◆ SELECTED EXCERPT:
═══
Another Word For It Patrick Durusau on Topic Maps and Semantic Diversity

March 4, 2015

Futures of text

Filed under: Artificial Intelligence,Interface Research/Design,Messaging,UX — Patrick Durusau @ 10:31 am

Futures of text by Jonathan Libov.

From the post:

I believe comfort, not convenience, is the most important thing in software, and text is an incredibly comfortable medium. Text-based interaction is fast, fun, funny, flexible, intimate, descriptive and even consistent in ways that voice and user interface often are not. Always bet on text:

Text is the most socially useful communication technology. It works well in 1:1, 1:N, and M:N modes. It can be indexed and searched efficiently, even by hand. It can be translated. It can be produced and consumed at variable speeds. It is asynchronous. It can be compared, diffed, clustered, corrected, summarized and filtered algorithmically. It permits multiparty editing. It permits branching conversations, lurking, annotation, quoting, reviewing, summarizing, structured responses, exegesis, even fan fic. The breadth, scale and depth of ways people use text is unmatched by anything.

[Apologies, I lost some of Jonathan’s layout of the quote.]

Jonathan focuses on the use of text/messaging for interactions in a mobile environment, with many examples and suggestions for improvements along the way.
═══
◆ DATA UNDER STUDY:

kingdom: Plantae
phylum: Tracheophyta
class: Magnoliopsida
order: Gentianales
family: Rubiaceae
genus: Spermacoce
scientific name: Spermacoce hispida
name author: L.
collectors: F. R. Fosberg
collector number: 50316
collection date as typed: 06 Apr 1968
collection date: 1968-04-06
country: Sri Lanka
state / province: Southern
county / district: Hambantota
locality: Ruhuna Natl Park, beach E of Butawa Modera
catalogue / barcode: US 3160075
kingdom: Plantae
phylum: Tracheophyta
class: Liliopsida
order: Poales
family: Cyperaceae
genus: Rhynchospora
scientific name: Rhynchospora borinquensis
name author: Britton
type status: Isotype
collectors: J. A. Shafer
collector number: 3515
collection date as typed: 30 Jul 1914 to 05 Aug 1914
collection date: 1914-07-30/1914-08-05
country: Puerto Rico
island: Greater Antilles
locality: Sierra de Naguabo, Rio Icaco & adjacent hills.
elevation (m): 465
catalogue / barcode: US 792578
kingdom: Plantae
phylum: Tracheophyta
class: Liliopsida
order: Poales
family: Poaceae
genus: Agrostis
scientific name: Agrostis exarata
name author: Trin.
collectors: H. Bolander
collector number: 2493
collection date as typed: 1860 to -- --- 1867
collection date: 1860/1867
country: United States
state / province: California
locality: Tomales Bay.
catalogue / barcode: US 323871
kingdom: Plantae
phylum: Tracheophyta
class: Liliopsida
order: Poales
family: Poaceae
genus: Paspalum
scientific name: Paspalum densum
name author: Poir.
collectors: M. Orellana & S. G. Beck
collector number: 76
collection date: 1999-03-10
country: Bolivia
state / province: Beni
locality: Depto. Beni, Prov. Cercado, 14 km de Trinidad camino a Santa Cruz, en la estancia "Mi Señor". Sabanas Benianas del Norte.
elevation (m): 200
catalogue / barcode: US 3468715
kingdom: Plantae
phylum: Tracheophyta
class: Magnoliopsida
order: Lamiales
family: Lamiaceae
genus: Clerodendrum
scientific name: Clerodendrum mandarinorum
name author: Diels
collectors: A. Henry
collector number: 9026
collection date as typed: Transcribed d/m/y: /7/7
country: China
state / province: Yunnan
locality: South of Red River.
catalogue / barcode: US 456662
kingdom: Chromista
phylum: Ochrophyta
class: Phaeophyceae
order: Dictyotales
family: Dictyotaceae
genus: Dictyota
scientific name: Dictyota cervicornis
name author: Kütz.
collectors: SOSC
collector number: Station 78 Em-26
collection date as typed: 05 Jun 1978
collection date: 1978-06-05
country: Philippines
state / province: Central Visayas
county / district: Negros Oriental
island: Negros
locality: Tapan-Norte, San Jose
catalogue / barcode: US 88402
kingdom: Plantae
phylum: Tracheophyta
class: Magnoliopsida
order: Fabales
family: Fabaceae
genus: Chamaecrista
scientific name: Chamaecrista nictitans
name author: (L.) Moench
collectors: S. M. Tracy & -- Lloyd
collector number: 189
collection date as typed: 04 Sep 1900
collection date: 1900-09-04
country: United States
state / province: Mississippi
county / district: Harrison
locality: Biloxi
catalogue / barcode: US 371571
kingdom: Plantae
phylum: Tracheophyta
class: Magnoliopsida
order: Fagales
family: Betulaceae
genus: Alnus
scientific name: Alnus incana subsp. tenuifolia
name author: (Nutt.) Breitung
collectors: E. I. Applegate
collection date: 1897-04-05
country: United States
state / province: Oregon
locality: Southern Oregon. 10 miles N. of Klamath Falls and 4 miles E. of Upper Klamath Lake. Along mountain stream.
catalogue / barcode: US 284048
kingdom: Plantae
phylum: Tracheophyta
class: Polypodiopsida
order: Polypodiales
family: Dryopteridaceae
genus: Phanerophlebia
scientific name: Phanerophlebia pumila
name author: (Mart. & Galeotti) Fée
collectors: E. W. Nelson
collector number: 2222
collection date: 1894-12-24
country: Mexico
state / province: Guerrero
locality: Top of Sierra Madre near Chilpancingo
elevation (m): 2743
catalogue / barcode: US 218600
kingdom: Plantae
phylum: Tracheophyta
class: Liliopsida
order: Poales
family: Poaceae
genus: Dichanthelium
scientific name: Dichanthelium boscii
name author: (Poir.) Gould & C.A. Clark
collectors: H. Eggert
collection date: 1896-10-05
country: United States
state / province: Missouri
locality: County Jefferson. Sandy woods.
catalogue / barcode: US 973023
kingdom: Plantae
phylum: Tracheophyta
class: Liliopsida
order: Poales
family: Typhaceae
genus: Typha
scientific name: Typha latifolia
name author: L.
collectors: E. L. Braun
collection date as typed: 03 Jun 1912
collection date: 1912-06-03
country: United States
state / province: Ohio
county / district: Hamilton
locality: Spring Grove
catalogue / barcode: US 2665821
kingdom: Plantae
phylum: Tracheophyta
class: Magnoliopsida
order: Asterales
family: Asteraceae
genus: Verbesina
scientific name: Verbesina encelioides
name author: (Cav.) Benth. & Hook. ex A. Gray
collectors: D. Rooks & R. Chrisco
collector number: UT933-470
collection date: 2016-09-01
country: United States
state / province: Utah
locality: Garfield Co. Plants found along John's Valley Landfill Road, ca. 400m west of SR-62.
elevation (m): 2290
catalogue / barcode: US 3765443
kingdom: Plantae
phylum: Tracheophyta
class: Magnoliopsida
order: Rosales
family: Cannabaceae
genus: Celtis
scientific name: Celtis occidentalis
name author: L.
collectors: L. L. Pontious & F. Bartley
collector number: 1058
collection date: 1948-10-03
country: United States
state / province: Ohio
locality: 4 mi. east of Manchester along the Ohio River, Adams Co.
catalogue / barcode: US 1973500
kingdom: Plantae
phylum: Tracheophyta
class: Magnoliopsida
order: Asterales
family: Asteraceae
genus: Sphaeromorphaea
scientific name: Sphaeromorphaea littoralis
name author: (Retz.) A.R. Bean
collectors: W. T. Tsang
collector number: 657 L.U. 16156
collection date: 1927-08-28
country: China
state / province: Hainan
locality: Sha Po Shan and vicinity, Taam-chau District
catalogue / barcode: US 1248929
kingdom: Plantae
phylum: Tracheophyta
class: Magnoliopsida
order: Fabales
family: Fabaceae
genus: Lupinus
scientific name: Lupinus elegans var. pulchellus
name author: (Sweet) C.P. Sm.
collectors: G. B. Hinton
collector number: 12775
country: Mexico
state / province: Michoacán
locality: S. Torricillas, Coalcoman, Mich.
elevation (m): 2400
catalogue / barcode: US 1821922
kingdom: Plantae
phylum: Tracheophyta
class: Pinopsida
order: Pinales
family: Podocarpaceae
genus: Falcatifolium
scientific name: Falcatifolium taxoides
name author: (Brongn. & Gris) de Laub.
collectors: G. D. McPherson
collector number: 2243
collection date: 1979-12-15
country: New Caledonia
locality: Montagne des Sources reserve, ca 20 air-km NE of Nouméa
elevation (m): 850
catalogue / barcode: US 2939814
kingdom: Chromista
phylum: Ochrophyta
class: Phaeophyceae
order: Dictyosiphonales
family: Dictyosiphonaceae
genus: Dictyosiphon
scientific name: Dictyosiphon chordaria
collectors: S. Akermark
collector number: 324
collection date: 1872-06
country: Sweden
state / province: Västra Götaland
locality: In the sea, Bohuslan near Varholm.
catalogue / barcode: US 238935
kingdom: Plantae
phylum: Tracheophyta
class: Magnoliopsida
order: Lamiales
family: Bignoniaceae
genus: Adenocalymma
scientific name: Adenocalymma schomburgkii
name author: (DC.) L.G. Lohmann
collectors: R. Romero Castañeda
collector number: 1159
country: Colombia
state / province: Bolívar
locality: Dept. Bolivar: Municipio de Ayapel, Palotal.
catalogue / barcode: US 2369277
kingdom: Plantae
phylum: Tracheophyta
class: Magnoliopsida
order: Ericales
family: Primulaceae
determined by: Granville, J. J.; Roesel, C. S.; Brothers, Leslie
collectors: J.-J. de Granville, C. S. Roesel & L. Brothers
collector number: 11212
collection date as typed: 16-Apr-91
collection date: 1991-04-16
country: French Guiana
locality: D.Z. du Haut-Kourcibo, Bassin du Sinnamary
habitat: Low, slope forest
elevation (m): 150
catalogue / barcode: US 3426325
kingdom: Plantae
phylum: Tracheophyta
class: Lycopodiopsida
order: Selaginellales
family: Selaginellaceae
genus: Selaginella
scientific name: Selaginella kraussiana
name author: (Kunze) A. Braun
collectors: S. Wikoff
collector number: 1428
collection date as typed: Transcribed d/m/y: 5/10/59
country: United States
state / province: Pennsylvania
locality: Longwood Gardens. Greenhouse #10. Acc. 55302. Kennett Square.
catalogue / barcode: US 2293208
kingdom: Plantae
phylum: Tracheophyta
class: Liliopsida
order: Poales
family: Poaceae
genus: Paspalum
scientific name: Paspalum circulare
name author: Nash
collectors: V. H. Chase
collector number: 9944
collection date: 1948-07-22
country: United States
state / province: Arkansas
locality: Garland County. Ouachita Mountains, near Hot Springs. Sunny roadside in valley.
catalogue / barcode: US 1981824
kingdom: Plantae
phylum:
═══
◆ TASK LIST:
1. In the post about futures of text, what does Jonathan Libov believe is the most important thing in software?
2. Write what comes next in the post about futures of text, continuing after its final sentence.
The listing is separate from the post about futures of text.

◆ ANSWERS FOR THE TASKS:
1. Comfort, not convenience.

2.
One observation that will have the fearful of an AI future (Elon Musk among others) running for the hills:

Messaging is the only interface in which the machine communicates with you much the same as the way you communicate with it. If some of the trends outlined in this post pervade, it would mark a qualitative shift in how we interact with computers. Whereas computer interaction to date has largely been about discrete, deliberate events — typing in the command line, clicking on files, clicking on hyperlinks, tapping on icons — a shift to messaging- or conversational-based UI’s and implicit hyperlinks would make computer interaction far more fluid and natural.

What’s more, messaging AI benefits from an obvious feedback loop: The more we interact with bots and messaging UI’s, the better it’ll get. That’s perhaps true for GUI as well, but to a far lesser degree. Messaging AI may get better at a rate we’ve never seen in the GUI world. Hold on tight.[Emphasis added.]

Think of it this way, a GUI locks you into the developer’s imagination. A text interface empowers the user and the AI’s imagination. I’m betting on the latter.

BTW, Jonathan ends with a great list of further reading on messaging and mobile applications.

Enjoy!

I first saw this in a tweet by Aloyna Medelyan.